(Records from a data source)

:::::

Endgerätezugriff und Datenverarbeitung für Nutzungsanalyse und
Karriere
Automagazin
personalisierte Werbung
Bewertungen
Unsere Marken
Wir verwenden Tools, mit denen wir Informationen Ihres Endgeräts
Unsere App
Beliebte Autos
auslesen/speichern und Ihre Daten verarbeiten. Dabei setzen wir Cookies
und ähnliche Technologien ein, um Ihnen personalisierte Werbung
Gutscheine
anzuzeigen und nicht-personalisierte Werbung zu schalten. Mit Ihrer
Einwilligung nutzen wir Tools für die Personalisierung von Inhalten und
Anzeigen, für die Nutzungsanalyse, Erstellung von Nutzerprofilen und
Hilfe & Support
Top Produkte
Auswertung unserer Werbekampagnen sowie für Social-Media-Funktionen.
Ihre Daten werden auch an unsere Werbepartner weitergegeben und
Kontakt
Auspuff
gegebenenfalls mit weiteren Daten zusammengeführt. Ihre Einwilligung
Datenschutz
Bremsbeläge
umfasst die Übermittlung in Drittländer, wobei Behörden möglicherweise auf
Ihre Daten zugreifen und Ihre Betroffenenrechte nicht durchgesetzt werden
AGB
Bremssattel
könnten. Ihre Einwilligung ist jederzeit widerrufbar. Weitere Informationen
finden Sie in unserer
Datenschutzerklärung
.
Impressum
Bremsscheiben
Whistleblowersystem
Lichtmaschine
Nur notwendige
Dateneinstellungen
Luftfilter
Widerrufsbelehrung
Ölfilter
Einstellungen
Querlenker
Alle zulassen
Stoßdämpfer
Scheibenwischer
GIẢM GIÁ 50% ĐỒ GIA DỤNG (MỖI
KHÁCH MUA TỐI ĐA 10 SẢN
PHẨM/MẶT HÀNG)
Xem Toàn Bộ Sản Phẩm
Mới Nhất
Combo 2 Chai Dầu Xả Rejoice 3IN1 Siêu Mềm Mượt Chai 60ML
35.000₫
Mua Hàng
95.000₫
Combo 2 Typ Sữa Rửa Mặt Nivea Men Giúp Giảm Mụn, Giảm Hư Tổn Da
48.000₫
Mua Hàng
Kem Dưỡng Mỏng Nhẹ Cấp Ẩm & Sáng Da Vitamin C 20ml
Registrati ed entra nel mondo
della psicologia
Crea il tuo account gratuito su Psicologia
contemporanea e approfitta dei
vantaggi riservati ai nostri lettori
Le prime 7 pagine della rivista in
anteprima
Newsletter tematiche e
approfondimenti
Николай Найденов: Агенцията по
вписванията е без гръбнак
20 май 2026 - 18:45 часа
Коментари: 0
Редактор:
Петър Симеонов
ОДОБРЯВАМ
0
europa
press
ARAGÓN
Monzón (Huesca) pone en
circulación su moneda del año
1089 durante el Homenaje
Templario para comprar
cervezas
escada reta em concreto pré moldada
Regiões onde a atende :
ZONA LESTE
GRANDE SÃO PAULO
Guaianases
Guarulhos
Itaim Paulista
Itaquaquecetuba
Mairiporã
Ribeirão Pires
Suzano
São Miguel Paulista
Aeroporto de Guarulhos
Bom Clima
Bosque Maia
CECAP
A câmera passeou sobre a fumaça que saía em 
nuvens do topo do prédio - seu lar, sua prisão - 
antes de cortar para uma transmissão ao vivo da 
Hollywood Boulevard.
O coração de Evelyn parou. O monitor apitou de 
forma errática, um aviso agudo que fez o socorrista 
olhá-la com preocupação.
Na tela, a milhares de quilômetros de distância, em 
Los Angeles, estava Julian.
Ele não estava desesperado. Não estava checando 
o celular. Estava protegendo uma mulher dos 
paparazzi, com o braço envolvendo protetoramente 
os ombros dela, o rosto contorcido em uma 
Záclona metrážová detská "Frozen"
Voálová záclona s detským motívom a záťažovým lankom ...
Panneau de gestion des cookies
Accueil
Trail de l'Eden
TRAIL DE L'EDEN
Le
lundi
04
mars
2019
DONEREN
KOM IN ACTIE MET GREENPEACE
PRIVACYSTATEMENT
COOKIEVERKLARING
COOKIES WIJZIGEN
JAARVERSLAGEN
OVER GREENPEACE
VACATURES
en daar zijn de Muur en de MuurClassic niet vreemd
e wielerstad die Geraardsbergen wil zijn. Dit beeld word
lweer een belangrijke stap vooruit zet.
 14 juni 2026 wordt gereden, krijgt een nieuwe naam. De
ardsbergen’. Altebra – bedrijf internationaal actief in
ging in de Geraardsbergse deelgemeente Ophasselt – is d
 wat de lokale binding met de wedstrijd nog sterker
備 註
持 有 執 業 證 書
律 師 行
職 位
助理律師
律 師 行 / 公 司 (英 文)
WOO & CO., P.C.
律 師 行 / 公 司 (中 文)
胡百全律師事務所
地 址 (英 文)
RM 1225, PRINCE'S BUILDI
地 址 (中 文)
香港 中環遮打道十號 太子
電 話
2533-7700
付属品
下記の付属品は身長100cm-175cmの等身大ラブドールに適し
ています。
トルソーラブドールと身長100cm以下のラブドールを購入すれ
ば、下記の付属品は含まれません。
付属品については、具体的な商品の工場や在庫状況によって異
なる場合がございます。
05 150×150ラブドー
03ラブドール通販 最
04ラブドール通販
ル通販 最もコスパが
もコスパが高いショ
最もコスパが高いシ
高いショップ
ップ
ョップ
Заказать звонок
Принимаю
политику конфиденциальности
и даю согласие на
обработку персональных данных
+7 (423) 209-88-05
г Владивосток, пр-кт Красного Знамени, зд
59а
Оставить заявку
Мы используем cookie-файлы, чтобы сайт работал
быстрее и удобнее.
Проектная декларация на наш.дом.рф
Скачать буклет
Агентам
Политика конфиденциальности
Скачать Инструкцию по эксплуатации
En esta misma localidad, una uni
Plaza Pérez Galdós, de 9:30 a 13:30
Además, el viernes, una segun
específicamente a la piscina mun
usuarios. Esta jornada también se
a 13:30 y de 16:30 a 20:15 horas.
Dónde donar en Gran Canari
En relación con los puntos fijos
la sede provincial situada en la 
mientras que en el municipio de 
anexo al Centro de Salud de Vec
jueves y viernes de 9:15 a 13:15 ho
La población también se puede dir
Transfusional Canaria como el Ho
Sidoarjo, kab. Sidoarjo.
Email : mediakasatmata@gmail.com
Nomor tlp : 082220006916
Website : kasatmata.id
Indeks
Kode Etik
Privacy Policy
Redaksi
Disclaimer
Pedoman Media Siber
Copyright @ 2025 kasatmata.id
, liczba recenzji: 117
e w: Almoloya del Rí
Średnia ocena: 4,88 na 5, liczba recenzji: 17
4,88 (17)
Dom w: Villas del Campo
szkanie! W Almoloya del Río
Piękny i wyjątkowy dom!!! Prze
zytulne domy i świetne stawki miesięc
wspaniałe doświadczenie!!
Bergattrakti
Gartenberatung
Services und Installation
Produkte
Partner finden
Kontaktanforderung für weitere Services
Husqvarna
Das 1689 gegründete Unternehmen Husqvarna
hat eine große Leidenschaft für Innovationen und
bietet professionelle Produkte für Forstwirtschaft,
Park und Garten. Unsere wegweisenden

:::::

For the entries above, say how many lines contain the word "nicht", giving the number alone.

EXERCISE RESULT – 2